15.3 A 100W and 91% GaN-Based Class-E Wireless-Power-Transfer Transmitter with Differential-Impedance-Matching Control for Charging Multiple Devices

Having multiple devices charged by a wireless-power-transfer (WPT) system has become more common as illustrated in Fig. 15.3.1. A wide-power-range (no load $\sim 100\mathrm {W})$, compact, and efficient WPT system needs to include the following features. First, an impedance-matching technique that achieves zero-voltage switching (ZVS) and zero voltage-derivative switching (ZVDS) on a Gallium Nitride (GaN) switch is needed to reduce the efficiency loss caused by hard switching (HS) and reverse conduction (RC). Second, under high-power conditions, it is desirable to reduce the voltage and current stress on each switch and passive components. Third, there is a need to reduce the number of external components for compact size. In [1] and [2], an external capacitor array for impedance matching occupies a large printed circuit board (PCB) area.
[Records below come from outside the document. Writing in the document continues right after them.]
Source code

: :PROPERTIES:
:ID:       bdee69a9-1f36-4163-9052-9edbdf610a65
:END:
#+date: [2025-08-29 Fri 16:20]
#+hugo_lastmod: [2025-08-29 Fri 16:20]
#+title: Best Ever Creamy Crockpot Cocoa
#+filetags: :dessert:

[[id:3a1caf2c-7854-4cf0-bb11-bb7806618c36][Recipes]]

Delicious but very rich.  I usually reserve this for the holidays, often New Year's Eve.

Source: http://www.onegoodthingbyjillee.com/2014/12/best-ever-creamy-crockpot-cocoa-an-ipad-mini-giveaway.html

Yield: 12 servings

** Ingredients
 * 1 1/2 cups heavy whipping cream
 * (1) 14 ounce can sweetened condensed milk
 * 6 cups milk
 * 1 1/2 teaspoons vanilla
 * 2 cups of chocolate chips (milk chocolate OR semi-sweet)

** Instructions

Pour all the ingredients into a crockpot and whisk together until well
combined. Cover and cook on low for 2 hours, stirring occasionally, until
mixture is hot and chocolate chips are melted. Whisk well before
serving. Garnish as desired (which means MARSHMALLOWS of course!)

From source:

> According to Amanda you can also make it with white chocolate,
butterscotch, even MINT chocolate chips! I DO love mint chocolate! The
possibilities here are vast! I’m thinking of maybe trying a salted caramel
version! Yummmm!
If the output power is as high as 100W, the controlled switch needs to withstand high voltage stresses of up to 600V. The fractional-capacitance tuning technique in [3] achieves a wide range of equivalent capacitance, but there are still high-voltage-stress problems similar to [1], [2]. Although [4] provides a high-power solution, the voltage-controlled-capacitance (VCC) technique needs to tune the internal parasitic capacitance, $\mathrm {C}_{\mathrm {OSS}}$, from 350 to 3500pF and thus requires more external components and large bias voltage $\mathrm {V}_{\mathrm {BIAS}}$.